When the river level encroached on their village, they did some very innovative things: They drew on networks of truckers and had them deliver loads of sand to make Dutch-style levies. And they moved to higher ground and changed their fishing systems.

"If you listen to the IPCC, you might think that the indigenous peoples are the most vulnerable to climate change," Ms. Tennberg, who is by no means a climate-change skeptic or denier, told me when I visited her at the University of Lapland this month. "But the story here turned out to be that local people are very innovative in their ways of dealing with threats. People are very poor, but they are very determined to find new ways of doing things."

There is Sami migration, to work seasonally in cities, but it has nothing to do with climate (those affected migrate the least), and its urbanizing effect has helped them pay for climate adaptation.

In fact, Ms. Tennberg pointed out, those most vulnerable to climate change are the wealthy, who have fixed, expensive infrastructure and buildings in climate-vulnerable locations. Luckily, their countries have the resources to combat rising sea levels, as residents of Amsterdam, London and Venice already know.

Ms. Tennberg's studies are far from alone. The two most respected experts on human migration have both studied the issue in detail and concluded that climate migration is a non-phenomenon. This century will be dominated by human movement, but not one caused by temperature.

Cecila Tacoli, a human-migration expert with Britain's International Institute for Environment and Development, recently studied regions around the world that have been hit with floods, droughts and famines as serious as the worst predicted impacts of climate change. These include northern Mali in the mid-1980s and Burkina Faso in recent years.

In all cases, she found that people moved exactly as far as needed to get away from the effects - into a higher or more fertile part of their district - and found ways to adapt their homes and move back. There was almost no migration to different regions, major cities or other countries.
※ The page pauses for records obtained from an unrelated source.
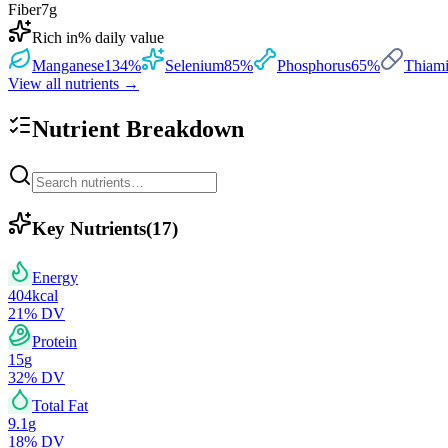
Fiber
7
g
Rich in
% daily value
Manganese
134
%
Selenium
85
%
Phosphorus
65
%
Thiami
View all nutrients →
Nutrient Breakdown
Key Nutrients
(
17
)
Energy
404
kcal
21
% DV
Protein
15
g
32
% DV
Total Fat
9.1
g
18
% DV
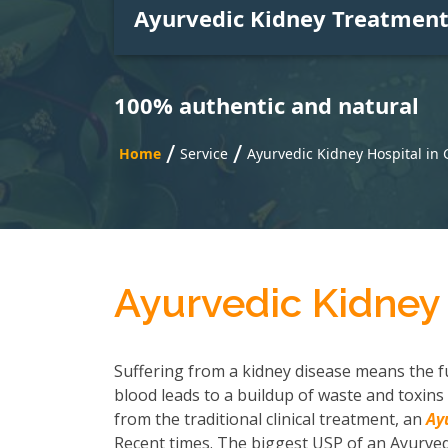
Ayurvedic Kidney Treatmen
100% authentic and natural
/
/
Home
Service
Ayurvedic Kidney Hospital in
Ayurvedic Kidney
Suffering from a kidney disease means the fu
blood leads to a buildup of waste and toxins 
from the traditional clinical treatment, an
Ay
Recent times. The biggest USP of an Ayurvedi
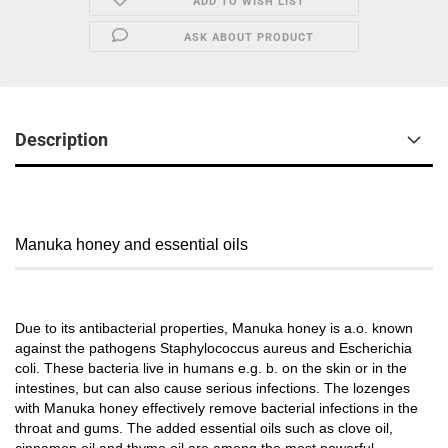
ADD TO WISH LIST
ASK ABOUT PRODUCT
Description
Manuka honey and essential oils
Due to its antibacterial properties, Manuka honey is a.o. known
against the pathogens Staphylococcus aureus and Escherichia
coli. These bacteria live in humans e.g. b. on the skin or in the
intestines, but can also cause serious infections. The lozenges
with Manuka honey effectively remove bacterial infections in the
throat and gums. The added essential oils such as clove oil,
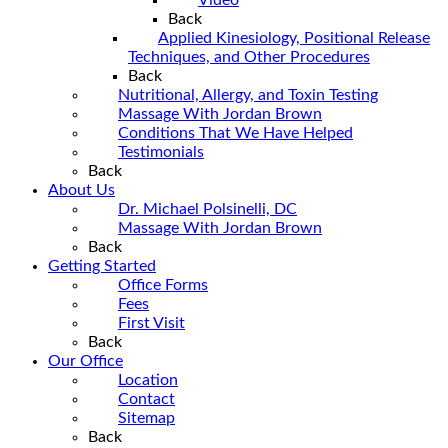
Back
Applied Kinesiology, Positional Release
Techniques, and Other Procedures
Back
Nutritional, Allergy, and Toxin Testing
Massage With Jordan Brown
Conditions That We Have Helped
Testimonials
Back
About Us
Dr. Michael Polsinelli, DC
Massage With Jordan Brown
Back
Getting Started
Office Forms
Fees
First Visit
Back
Our Office
Location
Contact
Sitemap
Back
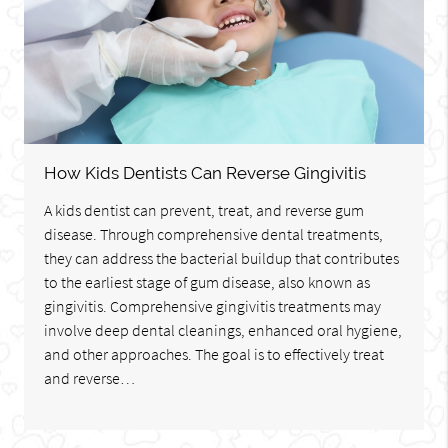
How Kids Dentists Can Reverse Gingivitis
A kids dentist can prevent, treat, and reverse gum
disease. Through comprehensive dental treatments,
they can address the bacterial buildup that contributes
to the earliest stage of gum disease, also known as
gingivitis. Comprehensive gingivitis treatments may
involve deep dental cleanings, enhanced oral hygiene,
and other approaches. The goal is to effectively treat
and reverse…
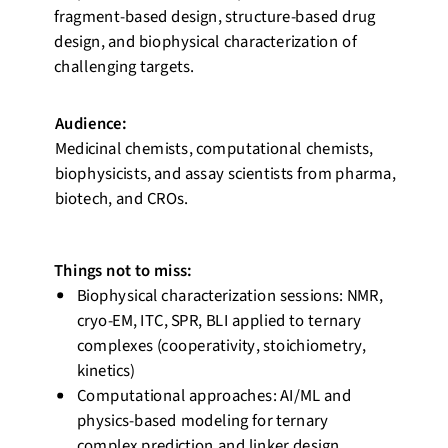
fragment-based design, structure-based drug
design, and biophysical characterization of
challenging targets.
Audience:
Medicinal chemists, computational chemists,
biophysicists, and assay scientists from pharma,
biotech, and CROs.
Things not to miss:
Biophysical characterization sessions: NMR,
cryo-EM, ITC, SPR, BLI applied to ternary
complexes (cooperativity, stoichiometry,
kinetics)
Computational approaches: AI/ML and
physics-based modeling for ternary
complex prediction and linker design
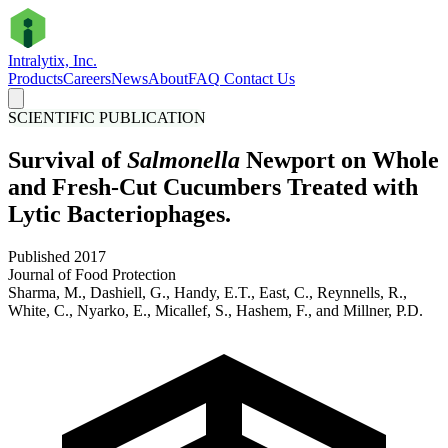
Intralytix, Inc.
Products
Careers
News
About
FAQ
Contact Us
SCIENTIFIC PUBLICATION
Survival of
Salmonella
Newport on Whole
and Fresh-Cut Cucumbers Treated with
Lytic Bacteriophages.
Published 2017
Journal of Food Protection
Sharma, M., Dashiell, G., Handy, E.T., East, C., Reynnells, R.,
White, C., Nyarko, E., Micallef, S., Hashem, F., and Millner, P.D.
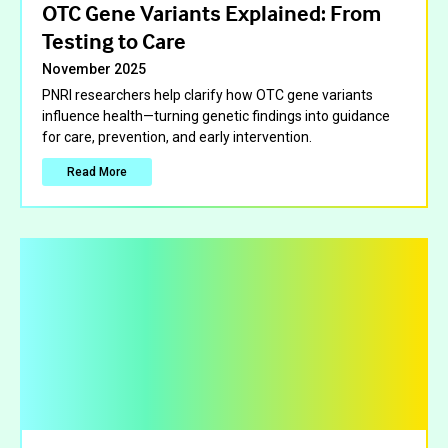
OTC Gene Variants Explained: From
Testing to Care
November 2025
PNRI researchers help clarify how OTC gene variants
influence health—turning genetic findings into guidance
for care, prevention, and early intervention.
Read More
Ronald Skeldon, a geographer at the University of Sussex Centre for Migration Research whose work in South America and Asia has unlocked the secrets of why people migrate, contributed to one of the major climate-migration studies. He concluded there wasn't anything there.

This century will be dominated by human migration, he told me. But the villagers who move are not those blighted by the environment - in fact, such depredations prevent people from migrating - but those who save and prosper enough to build a better future.

"The waves of migration that are going to happen anyway are going to swamp any climate effects," Prof. Skeldon said. "To suddenly say that climate change is going to displace tens of millions of people - I think that's irresponsible, and just wrong."

He added: "And when people are displaced directly because of, say, rising sea levels, they'd probably be displaced locally or regionally. When the sea rises in Bangladesh and displaces people, they're not going to end up on Europe's doors or permanently in Dhaka, they'll move regionally."

These scholars now realize that mass migration is a solution, not a symptom. If we can encourage family members from climate-affected areas to move to the big cities or the West, their remittances of money home will help their communities to build defences.

The coming decades are likely to see a lot more flooding, and remedies will be expensive. But they will be floods of water, not of people.